Por supuesto que lo sabía, pero yo no quise preguntarle nada, porque imaginaba que tampoco iba a tardar mucho tiempo en enterarme.

—¿A qué hora quieres que te llame mañana? —y lo logré aquella misma noche, cuando volvimos a casa.

—No, no me llames. Ya me despertaré yo.

—¿No vas a ir a misa? —Galán se había quedado a tomar la última, pero ella no quiso contestarme hasta que los niños se acostaron y nos quedamos solas en el salón.

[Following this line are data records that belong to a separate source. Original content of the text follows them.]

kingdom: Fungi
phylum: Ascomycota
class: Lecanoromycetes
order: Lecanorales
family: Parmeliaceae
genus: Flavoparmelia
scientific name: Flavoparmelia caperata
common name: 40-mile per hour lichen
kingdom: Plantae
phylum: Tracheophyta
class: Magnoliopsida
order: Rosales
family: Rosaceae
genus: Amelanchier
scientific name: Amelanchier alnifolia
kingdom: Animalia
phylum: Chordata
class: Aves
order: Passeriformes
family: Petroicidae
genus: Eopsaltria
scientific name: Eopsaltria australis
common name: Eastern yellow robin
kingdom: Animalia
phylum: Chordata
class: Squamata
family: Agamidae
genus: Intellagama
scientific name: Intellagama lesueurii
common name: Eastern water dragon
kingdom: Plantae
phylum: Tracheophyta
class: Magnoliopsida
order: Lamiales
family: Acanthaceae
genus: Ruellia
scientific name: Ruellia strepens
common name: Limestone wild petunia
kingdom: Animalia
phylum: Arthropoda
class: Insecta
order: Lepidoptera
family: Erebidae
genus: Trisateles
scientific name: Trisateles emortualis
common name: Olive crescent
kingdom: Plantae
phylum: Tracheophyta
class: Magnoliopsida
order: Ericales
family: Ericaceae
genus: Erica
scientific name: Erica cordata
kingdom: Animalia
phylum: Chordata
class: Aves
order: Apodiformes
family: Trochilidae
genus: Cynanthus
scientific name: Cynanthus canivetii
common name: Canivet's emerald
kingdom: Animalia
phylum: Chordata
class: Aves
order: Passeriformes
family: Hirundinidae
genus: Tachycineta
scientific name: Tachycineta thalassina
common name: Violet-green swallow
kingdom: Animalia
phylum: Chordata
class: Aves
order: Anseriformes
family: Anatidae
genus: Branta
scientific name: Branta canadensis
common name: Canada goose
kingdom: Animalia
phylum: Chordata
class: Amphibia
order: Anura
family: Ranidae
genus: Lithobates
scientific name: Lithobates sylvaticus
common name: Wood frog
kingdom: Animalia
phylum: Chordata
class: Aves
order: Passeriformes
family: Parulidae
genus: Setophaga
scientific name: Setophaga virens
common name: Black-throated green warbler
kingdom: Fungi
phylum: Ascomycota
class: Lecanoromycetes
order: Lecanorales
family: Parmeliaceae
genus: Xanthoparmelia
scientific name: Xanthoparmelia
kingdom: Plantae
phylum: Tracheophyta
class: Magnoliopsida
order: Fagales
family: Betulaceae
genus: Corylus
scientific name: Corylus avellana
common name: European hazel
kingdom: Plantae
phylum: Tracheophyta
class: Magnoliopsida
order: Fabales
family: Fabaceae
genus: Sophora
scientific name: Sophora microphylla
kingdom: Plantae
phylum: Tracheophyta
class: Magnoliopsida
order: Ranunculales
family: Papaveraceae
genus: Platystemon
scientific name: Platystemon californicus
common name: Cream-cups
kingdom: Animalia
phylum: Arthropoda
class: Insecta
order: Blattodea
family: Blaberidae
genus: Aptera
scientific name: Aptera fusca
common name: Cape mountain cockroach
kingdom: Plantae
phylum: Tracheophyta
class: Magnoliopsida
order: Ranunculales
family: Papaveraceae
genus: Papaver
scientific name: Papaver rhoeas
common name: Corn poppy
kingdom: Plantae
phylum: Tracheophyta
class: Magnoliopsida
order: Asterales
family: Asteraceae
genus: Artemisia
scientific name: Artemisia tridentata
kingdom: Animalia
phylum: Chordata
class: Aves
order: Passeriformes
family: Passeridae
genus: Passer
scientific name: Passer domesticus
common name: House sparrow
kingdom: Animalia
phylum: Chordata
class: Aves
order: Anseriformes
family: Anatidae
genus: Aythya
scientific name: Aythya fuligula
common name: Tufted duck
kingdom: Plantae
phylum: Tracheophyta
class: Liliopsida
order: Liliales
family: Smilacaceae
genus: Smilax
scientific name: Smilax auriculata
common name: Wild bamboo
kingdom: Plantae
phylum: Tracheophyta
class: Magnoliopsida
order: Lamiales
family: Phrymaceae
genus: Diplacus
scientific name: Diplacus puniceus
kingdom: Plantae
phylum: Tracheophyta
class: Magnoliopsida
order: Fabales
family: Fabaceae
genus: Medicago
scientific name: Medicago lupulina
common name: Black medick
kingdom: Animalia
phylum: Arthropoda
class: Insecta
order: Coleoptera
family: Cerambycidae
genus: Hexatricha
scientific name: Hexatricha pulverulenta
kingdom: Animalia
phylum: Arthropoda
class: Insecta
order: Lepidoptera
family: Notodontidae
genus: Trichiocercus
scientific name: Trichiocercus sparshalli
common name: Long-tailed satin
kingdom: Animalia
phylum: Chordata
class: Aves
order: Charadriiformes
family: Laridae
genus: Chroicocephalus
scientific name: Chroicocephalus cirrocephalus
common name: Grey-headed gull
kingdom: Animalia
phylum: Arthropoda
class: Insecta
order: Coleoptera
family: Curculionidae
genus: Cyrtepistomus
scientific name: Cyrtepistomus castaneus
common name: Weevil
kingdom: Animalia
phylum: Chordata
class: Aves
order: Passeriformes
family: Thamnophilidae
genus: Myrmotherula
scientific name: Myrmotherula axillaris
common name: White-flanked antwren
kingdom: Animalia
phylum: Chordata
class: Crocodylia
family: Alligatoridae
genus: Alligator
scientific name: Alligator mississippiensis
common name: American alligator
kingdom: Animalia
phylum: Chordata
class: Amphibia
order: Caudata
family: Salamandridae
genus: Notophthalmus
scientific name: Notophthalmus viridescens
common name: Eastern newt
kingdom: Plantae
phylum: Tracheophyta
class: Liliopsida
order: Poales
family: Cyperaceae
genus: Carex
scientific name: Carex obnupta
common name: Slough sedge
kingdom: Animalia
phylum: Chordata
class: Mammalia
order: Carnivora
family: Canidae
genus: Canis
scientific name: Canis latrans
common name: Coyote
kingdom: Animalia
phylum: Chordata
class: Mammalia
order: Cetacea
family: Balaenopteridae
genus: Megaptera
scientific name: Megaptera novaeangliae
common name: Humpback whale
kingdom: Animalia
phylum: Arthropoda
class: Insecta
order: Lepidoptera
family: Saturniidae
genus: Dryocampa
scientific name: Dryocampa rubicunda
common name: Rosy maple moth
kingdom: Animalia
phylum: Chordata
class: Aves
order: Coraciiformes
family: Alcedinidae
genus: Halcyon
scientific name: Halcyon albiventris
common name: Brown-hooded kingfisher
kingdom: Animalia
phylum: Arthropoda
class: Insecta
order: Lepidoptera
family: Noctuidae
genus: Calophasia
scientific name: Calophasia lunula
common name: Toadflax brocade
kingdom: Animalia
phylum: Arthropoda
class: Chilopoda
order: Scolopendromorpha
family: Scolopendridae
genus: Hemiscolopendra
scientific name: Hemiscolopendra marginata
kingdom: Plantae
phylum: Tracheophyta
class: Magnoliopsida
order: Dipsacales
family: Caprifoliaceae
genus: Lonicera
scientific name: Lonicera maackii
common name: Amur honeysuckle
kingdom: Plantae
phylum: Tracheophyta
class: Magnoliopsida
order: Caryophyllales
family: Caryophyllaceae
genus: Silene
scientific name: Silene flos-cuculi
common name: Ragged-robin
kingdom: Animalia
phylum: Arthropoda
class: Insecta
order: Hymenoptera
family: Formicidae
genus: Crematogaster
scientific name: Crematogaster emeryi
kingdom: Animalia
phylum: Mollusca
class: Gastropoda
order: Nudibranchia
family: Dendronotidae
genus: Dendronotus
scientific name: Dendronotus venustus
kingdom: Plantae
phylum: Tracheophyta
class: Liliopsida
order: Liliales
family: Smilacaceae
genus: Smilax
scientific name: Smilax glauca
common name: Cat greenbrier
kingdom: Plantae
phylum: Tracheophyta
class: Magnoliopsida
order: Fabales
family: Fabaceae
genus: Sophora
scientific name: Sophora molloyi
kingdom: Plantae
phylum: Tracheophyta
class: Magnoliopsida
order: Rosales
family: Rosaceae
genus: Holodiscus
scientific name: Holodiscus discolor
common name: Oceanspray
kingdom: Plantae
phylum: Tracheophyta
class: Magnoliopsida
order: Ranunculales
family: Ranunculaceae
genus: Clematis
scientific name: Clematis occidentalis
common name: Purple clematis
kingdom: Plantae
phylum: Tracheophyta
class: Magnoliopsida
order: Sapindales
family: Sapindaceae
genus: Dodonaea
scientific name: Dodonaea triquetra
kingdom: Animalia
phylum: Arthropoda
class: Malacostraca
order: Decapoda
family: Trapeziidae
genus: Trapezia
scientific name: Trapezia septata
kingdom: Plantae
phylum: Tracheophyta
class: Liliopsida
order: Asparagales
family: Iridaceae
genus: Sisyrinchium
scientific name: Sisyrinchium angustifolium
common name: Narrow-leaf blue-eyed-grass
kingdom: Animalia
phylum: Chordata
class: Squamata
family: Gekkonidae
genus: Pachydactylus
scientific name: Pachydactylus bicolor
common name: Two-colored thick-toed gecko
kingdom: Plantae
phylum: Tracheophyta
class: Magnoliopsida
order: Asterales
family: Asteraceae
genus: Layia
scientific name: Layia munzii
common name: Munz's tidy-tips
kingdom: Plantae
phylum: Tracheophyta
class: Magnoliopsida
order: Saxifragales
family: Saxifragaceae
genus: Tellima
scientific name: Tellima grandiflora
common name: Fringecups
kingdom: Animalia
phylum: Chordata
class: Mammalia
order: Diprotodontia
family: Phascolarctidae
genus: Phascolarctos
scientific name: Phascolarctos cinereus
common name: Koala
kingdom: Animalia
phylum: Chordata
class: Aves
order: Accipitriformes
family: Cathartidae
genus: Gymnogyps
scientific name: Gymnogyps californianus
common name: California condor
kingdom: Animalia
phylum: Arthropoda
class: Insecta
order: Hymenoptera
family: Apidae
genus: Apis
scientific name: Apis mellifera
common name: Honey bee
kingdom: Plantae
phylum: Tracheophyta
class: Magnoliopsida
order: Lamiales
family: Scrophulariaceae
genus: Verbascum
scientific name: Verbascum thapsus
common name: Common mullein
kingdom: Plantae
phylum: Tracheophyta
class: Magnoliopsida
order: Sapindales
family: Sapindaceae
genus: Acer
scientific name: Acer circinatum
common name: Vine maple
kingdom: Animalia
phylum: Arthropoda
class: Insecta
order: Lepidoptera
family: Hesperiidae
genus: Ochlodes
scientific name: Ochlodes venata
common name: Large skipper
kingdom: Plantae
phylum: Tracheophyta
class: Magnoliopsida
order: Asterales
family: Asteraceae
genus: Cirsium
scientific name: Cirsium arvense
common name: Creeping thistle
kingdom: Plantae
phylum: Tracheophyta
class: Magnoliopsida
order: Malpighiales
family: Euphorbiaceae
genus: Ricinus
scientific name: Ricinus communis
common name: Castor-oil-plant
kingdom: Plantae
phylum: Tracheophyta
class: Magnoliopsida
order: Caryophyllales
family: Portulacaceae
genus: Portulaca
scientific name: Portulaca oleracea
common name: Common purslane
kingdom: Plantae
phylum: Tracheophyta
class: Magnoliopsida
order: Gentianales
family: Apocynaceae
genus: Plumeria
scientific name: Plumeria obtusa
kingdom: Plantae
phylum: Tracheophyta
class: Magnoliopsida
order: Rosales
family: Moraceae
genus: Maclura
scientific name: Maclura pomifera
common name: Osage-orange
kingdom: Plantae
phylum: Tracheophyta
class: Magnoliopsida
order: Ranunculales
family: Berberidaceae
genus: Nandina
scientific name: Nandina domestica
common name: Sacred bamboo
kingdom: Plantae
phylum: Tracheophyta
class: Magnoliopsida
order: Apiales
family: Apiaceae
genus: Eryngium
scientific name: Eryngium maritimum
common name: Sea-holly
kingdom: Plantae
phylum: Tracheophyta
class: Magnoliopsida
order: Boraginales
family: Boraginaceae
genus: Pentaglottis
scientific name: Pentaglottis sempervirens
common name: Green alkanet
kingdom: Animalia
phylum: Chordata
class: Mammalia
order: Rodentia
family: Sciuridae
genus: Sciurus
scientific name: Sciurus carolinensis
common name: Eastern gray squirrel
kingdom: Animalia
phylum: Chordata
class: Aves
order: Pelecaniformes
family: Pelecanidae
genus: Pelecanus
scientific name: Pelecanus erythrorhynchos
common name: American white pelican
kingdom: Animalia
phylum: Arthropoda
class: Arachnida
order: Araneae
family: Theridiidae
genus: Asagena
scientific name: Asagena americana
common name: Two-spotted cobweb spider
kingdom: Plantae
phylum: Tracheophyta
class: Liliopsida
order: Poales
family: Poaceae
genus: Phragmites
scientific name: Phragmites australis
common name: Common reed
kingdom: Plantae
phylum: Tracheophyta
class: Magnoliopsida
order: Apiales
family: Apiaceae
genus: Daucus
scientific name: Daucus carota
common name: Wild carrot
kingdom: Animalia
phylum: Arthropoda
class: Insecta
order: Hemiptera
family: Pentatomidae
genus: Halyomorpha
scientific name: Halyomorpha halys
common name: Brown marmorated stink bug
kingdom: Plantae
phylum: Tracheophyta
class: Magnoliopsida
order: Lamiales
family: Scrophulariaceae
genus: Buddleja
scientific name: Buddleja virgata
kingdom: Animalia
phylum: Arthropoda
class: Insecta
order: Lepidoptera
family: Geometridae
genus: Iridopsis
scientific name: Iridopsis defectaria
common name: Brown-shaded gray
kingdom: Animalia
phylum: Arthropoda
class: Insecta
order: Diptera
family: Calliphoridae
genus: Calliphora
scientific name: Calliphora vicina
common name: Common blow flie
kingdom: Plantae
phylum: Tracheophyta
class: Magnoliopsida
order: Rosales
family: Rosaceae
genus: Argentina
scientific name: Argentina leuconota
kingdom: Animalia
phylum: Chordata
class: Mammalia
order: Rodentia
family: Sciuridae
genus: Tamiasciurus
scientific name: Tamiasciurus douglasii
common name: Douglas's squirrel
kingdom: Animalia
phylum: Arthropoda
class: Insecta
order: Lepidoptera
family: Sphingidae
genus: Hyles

—No, no voy a ir a misa, porque… —y se sentó en el otro extremo del sofá mientras yo empezaba a amamantar a su ahijada—. Dime una cosa, Inés… ¿Tú tienes amantes?

—¿Yo? —me eché a reír mientras señalaba con la barbilla la cabeza del bebé—. No sé cómo.

—Ya, pero digo… No sé, alguna vez, antes de ahora —sonreí, y negué con la cabeza—. ¿Y por qué?

—No sé, nunca lo he pensado —y era verdad que no lo había pensado nunca—. Supongo que porque no me han hecho falta, no he necesitado tenerlos.

—Ya, pues… A ver si ahora va a resultar que soy más moderna que tú.

Porque ella sí tenía un amante, el profesor de dibujo de su hijo Ricardo, un delineante de treinta años que estaba soltero y se llamaba Santiago.

—Pero fue una casualidad, te lo juro, pura casualidad, yo no quería…

Le dije que no se disculpara, que no hacía falta, pero ella no sabía contar las cosas de otra manera, y no cambió de tono para contarme que a mediados de julio, cuando estaba sola en Madrid, su hijo en un campamento, su hija en la playa con su abuela, su marido, en teoría, en Portugal, en visita oficial, aquel chico la había parado por la calle. «¡Qué sorpresa!, ¿no?», y no era la primera que coincidían, ya habían estado hablando otras veces, en la representación navideña del colegio, en la fiesta de fin de curso, y siempre empezaba él, me lo juró con tanta vehemencia como si aquel dato no me trajera sin cuidado, que siempre empezaba él.

—Y como yo no bebo, pues… Me tomé tres vermús y… A lo tonto, a lo tonto… —hizo una pausa, apretó mucho los ojos, tomó aire y se lanzó—. Pues podríamos acercarnos a tu casa, y me enseñas esos cuadros que ha comprado tu marido, ¿no?, me dijo, y yo, que estaba medio borracha, pensé, bueno, total, por ver unos cuadros, y subimos, y… Eso.

Y por eso, que era pecado mortal, no iba a ir a misa al día siguiente.

—¡Ah! Pero si ha sido sólo una vez, con confesarte…

—Ya, pero… —y por fin se echó a reír—. El caso es que… He perdido la cuenta.

—Mira, Adela, Dios no existe —y en aquel momento me inspiró tanta ternura como la niña a la que me estaba cambiando de pecho—. Pero estoy segura de que es capaz de empezar a existir en este mismo instante sólo para perdonarte a ti, no te digo más.

—Ya, pero… No es sólo eso… Yo había pensado, también que, de paso… —y aunque en la penumbra del cuarto de estar no podía verla, me di cuenta de que había vuelto a ponerse colorada—. Aquí, en Francia… Venden condones en las farmacias sin receta ni nada, ¿no?

Eso era lo que ni siquiera se me pasó por la cabeza contarle a mi sobrino cuando volví a verlo en 1967, que durante muchos años, le había enviado regularmente a su madre un paquete lleno de cajas de conservas, a las que les quitaba las latas que traían dentro para rellenarlas de condones, y volver a cerrarlas muy bien con pegamento escolar, del que usaban mis hijos para hacer los deberes, un suministro que ella se negaba a llevar consigo por si algún aduanero le obligaba a abrir el paquete en la frontera.